GIVEN DATA:

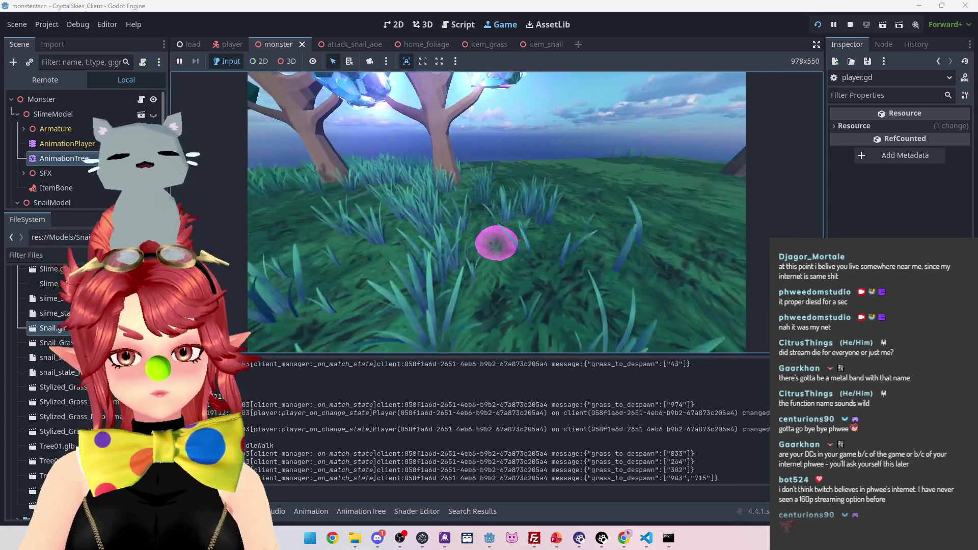
Step: Move the snail with W and A until the debugger halts at game_manager.gd line 340
key("w")
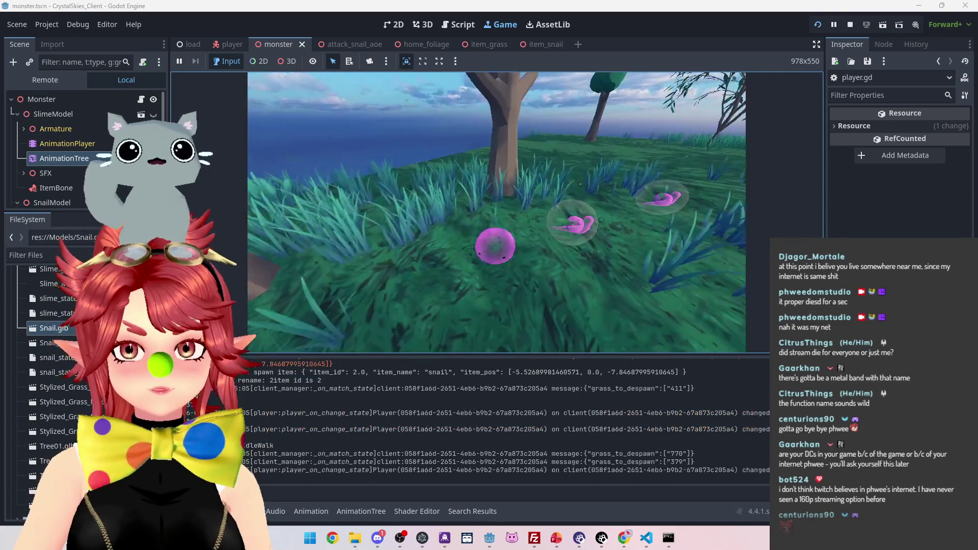
key("w")
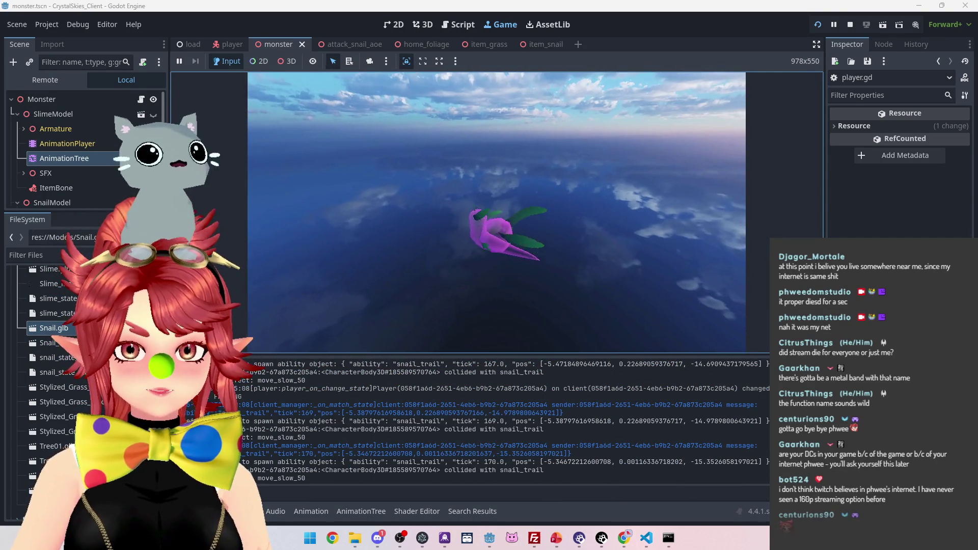
type("aaaaaaaaaaaaaa")
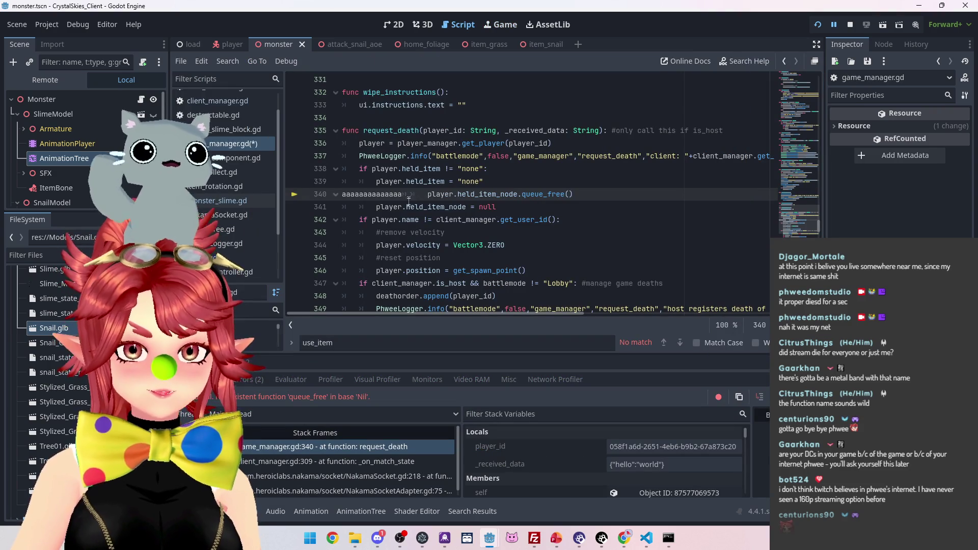
Step: Remove the stray letters from line 340 and enlarge the debugger's stack variables panel
double_click(396, 197)
key("BackSpace")
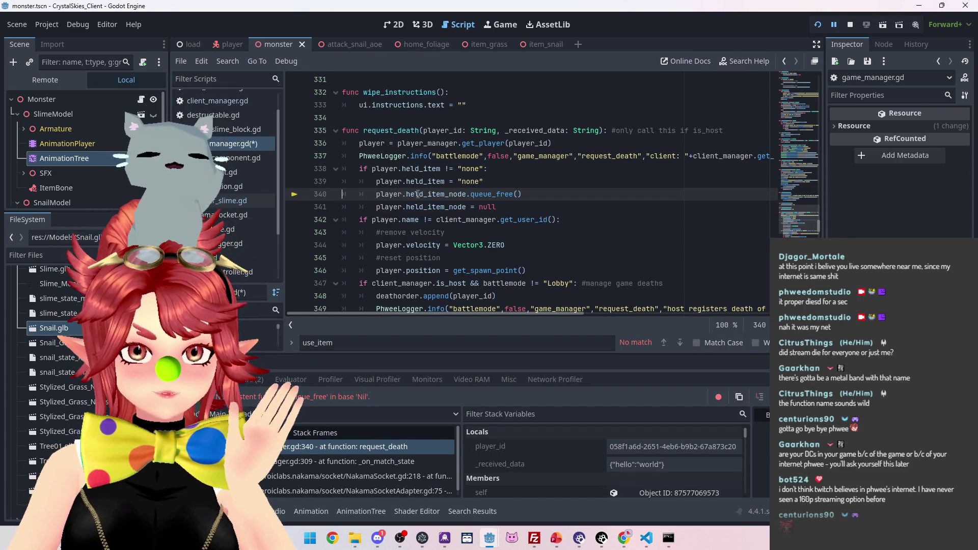
mouse_move(381, 180)
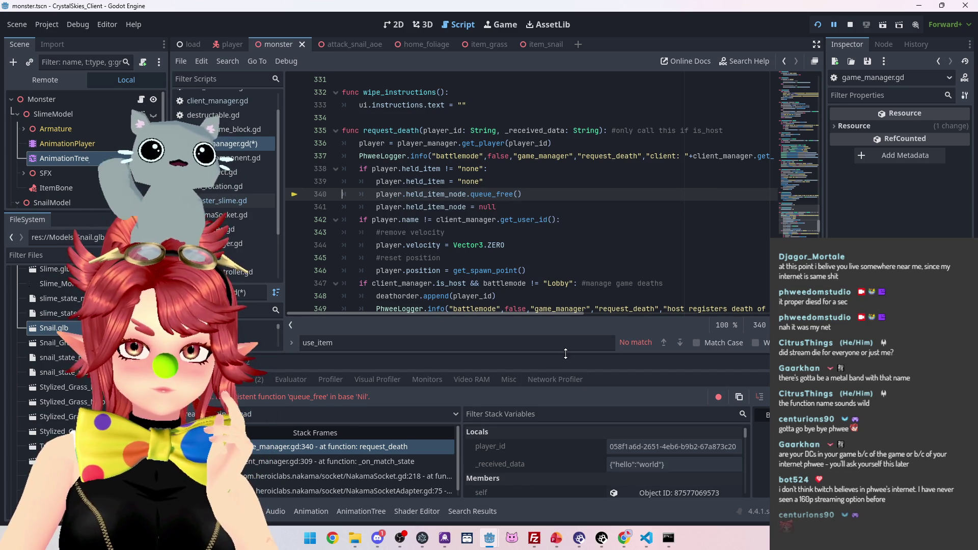
mouse_move(565, 354)
left_mouse_down()
mouse_move(530, 286)
mouse_move(484, 264)
left_mouse_up()
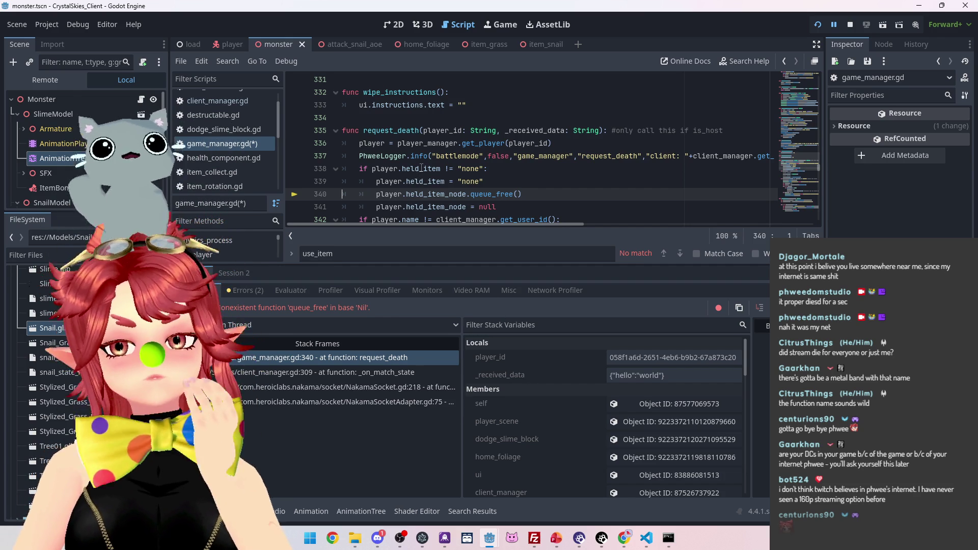
scroll(539, 426, "down", 10)
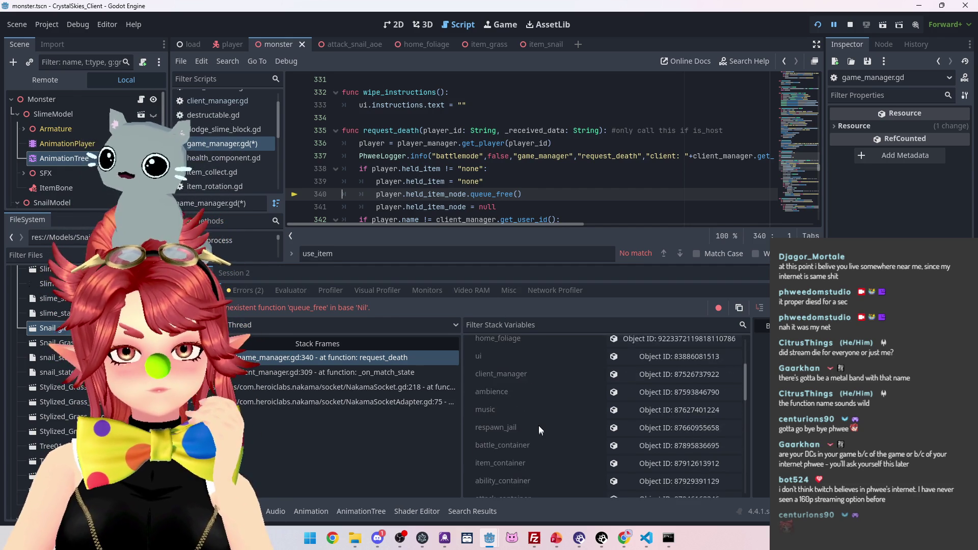
scroll(539, 425, "up", 10)
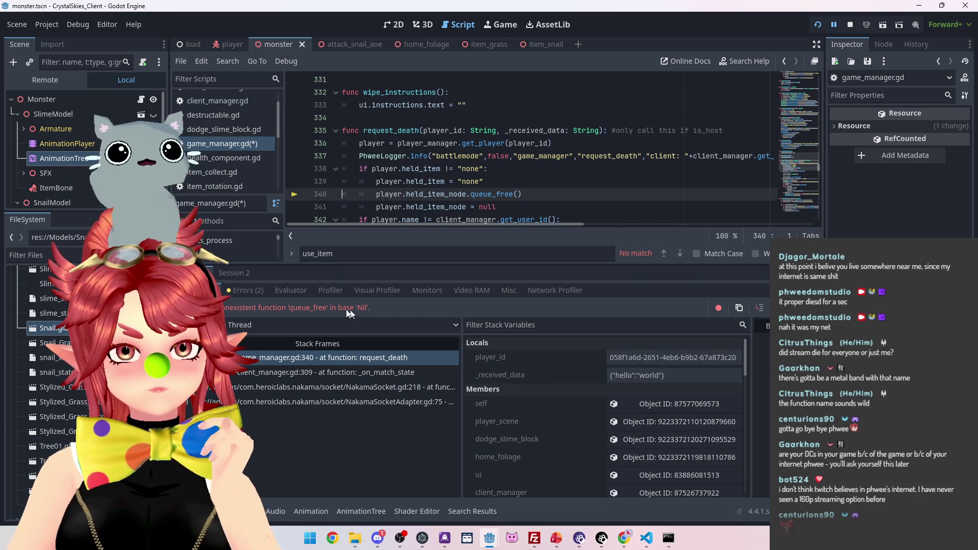
scroll(452, 185, "down", 1)
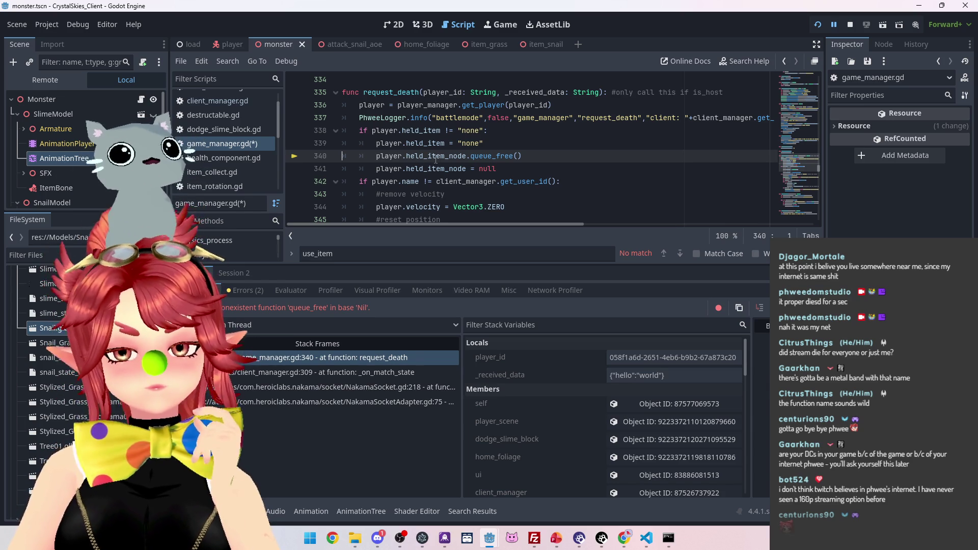
Step: Stop the game and search the project for held_item, finding 15 matches in 4 files
left_click(850, 25)
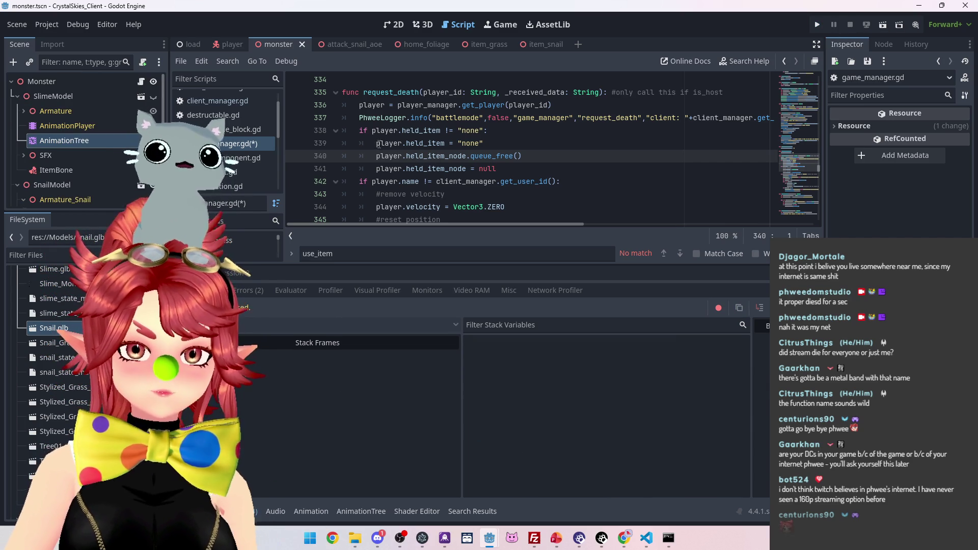
double_click(414, 144)
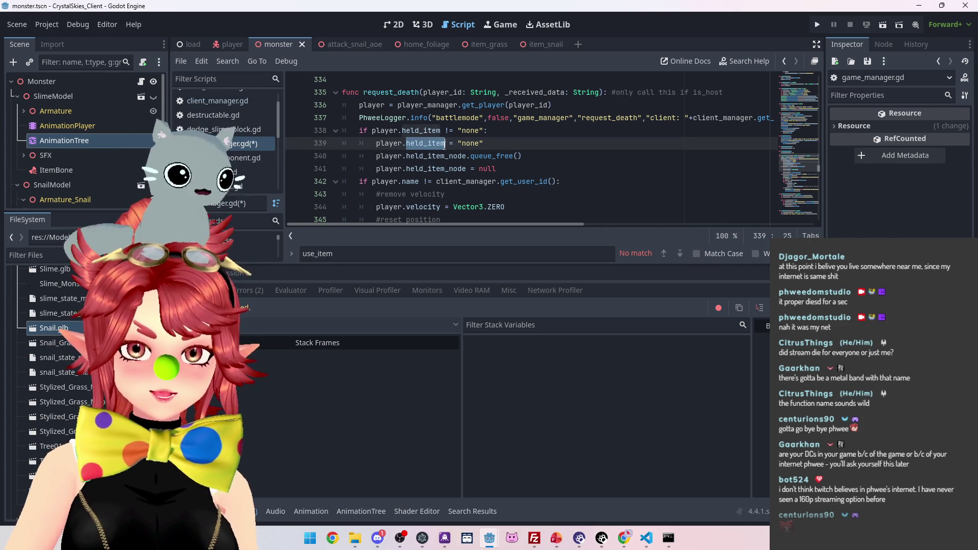
key("ctrl+shift+f")
left_click(483, 310)
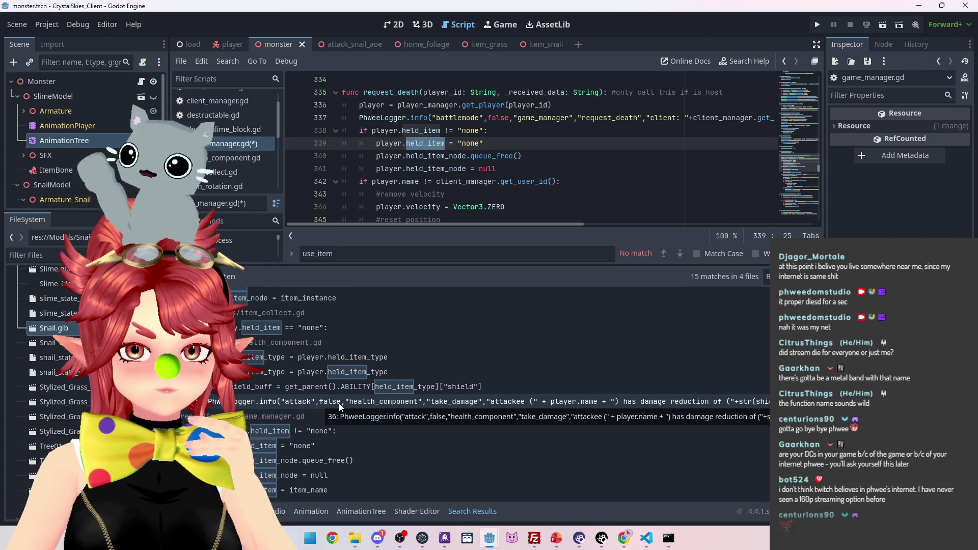
Step: Check the held_item declaration in player.gd, then return to game_manager.gd's request_death reset
scroll(339, 402, "up", 5)
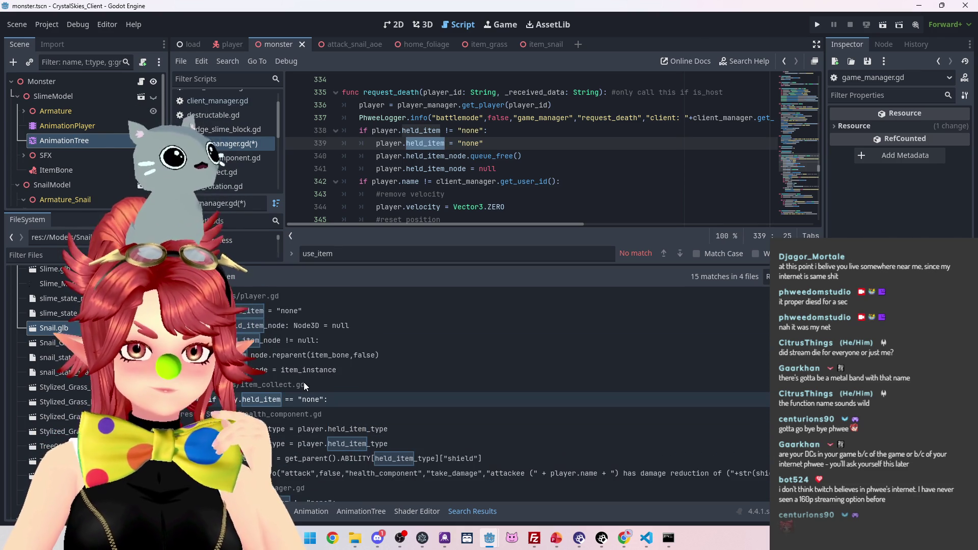
left_click(362, 314)
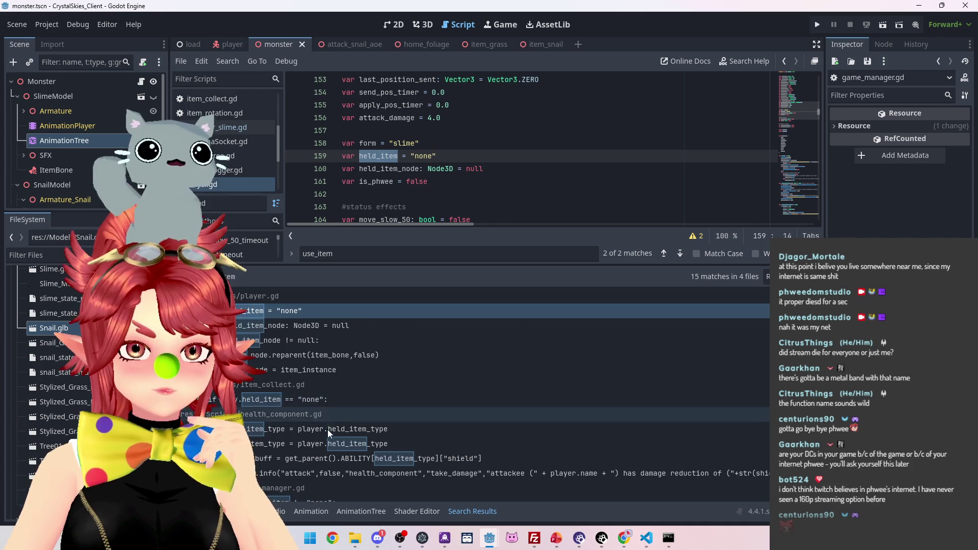
scroll(363, 439, "down", 1)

TASK DESCRIPTION: Skip the images and restate each record above word for word.

TASK RESPONSE:
Step: Move the snail with W and A until the debugger halts at game_manager.gd line 340
key("w")
key("w")
type("aaaaaaaaaaaaaa")
Step: Remove the stray letters from line 340 and enlarge the debugger's stack variables panel
double_click(396, 197)
key("BackSpace")
mouse_move(381, 180)
mouse_move(565, 354)
left_mouse_down()
mouse_move(530, 286)
mouse_move(484, 264)
left_mouse_up()
scroll(539, 426, "down", 10)
scroll(539, 425, "up", 10)
scroll(452, 185, "down", 1)
Step: Stop the game and search the project for held_item, finding 15 matches in 4 files
left_click(850, 25)
double_click(414, 144)
key("ctrl+shift+f")
left_click(483, 310)
Step: Check the held_item declaration in player.gd, then return to game_manager.gd's request_death reset
scroll(339, 402, "up", 5)
left_click(362, 314)
scroll(363, 439, "down", 1)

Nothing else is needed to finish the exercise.